Passage for review
● ● ● ● ● ● ●

Railway station in Charlotte, North Carolina, United States

Tyvola is a light rail station in Charlotte, North Carolina. The elevated island platform is a stop along the Lynx Blue Line and serves an area of mostly commercial and industrial businesses, with the neighborhoods of Madison Park and Montclaire located nearby. It also features a 464-space park and ride and local bus connections.

== Location ==
The station is located at the intersection of Old Pineville and Grover Roads, which is 1,050 ft south from Tyvola Road. Various retail businesses surround the station, including Tyvola Mall on South Boulevard.

=== Artwork ===
Located at street level, beneath the station's platform, is the sculpture entitled Reconstructed Dwelling, by Dennis Oppenheim. Created in 2007, it features a stencil of a home floor plan, but with parts of the home stacked together and upside-down next to it. The sculpture is part of the CATS Art in Transit program.

==History==
The station was part of the overall planning and construction of the LYNX Blue Line; starting in 1999, it was approved in February 2000 and construction began on February 26, 2005. Because Tyvola Road had the highest traffic count along the corridor, with an estimated 45 thousand vehicles a day, and an active Norfolk Southern rail crossing just south, an elevated station was selected for the location. Beginning on January 4, 2006, the installation of the concrete girders, ranging in size between 89 ft to 119 ft, commenced for the construction of the elevated sections. All pieces were in place by February. The station officially opened for service on Saturday, November 24, 2007, and as part of its opening celebration fares were not collected. Regular service with fare collection began on Monday, November 26, 2007.

● ● ● ● ● ● ●

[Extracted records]
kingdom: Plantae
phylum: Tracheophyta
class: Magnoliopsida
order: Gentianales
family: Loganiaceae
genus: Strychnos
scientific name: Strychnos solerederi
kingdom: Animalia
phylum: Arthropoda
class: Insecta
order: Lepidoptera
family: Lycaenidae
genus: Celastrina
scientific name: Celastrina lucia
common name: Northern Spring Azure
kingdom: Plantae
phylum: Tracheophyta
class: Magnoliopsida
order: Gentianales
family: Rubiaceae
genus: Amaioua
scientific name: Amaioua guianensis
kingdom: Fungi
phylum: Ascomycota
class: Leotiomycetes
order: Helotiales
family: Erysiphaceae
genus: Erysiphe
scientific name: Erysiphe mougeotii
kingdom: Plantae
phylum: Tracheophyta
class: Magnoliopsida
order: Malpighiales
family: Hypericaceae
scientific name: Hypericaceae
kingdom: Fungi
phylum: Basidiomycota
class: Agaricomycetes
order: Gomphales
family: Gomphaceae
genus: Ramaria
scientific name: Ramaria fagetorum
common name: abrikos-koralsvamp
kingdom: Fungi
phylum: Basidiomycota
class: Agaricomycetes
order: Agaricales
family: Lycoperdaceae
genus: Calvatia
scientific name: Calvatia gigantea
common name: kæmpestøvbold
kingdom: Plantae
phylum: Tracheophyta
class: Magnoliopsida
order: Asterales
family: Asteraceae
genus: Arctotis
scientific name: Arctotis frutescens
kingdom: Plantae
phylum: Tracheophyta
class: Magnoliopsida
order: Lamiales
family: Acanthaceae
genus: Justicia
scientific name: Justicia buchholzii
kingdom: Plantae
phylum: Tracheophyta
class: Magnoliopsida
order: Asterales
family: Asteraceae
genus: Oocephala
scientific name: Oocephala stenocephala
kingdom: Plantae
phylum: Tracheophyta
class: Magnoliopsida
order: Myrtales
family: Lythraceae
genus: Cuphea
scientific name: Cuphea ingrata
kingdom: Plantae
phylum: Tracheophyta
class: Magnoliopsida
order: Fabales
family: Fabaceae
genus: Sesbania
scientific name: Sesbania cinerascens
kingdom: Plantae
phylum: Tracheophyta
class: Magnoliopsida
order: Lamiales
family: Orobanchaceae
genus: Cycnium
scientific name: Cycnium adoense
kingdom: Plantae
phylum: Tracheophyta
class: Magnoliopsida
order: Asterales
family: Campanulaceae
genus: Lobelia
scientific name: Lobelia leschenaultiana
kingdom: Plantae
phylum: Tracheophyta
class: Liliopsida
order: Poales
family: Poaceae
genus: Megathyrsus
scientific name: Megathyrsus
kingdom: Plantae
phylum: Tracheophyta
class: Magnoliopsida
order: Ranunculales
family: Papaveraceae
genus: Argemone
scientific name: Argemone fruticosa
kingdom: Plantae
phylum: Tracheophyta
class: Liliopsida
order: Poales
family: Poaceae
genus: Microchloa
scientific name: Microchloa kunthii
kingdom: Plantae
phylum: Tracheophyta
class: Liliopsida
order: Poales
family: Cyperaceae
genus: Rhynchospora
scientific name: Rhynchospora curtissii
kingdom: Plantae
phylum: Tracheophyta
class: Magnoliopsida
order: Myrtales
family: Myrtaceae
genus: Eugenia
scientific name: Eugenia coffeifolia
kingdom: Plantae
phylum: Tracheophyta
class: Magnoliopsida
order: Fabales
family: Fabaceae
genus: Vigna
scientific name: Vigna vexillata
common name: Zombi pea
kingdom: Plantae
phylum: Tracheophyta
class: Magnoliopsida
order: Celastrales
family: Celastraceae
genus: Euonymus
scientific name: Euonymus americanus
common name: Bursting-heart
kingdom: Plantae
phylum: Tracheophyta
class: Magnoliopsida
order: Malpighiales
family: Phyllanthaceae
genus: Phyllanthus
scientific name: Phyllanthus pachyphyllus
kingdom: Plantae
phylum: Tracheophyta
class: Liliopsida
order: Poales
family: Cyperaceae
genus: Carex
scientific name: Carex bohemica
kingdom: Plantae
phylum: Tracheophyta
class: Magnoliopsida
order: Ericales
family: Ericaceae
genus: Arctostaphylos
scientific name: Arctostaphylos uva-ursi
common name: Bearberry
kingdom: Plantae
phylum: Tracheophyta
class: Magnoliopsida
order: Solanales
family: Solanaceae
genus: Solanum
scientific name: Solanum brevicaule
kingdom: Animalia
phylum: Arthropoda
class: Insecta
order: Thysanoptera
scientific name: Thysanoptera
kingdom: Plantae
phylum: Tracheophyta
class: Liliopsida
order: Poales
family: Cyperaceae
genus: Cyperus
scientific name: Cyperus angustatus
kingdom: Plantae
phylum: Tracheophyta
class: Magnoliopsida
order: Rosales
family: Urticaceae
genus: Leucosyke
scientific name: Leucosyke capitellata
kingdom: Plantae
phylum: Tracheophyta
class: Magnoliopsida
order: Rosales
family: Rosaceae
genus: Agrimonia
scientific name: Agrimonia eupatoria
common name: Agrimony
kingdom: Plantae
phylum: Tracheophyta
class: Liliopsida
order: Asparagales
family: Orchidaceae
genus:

● ● ● ● ● ● ●

Work task 1
List every road or street named in the passage on Tyvola station.
Work task 2
Resume the passage on Tyvola station, picking up after its final sentence.
The records are not required for the tasks.

Exercise result 1
Old Pineville Road, Grover Road, Tyvola Road, South Boulevard

Exercise result 2
== Station layout ==
The station is located on the Tyvola viaduct, which spans a distance of 3/8 mi, flying over Tyvola Road, Grover Road, and Norfolk Southern rail. It consists of an island platform, two covered waiting areas, and both elevator and stairs that connect the platform level to street level; other amenities include ticket vending machines, emergency call box, and bicycle racks. The station also features several art installations including a drinking fountain basin designed to look like dogwood, the North Carolina state flower, by Nancy Blum. Bas-reliefs entitled Hornbeam, by Alice Adams. Plaid motifs on both the pavers and shelters, by Leticia Huerta; and the painting of the viaduct and retaining walls, by Marek Ranis.

Two surface parking lots make-up the 464-space park and ride. The first is located directly beneath the station and includes four bus bays, with entrance/exits on both Old Pineville and Grover Roads. The second is adjacent to the station, with entrance/exits on both South Boulevard and Grover Road. Parking is free for patrons for either bus or light rail and is limited to 24 hours.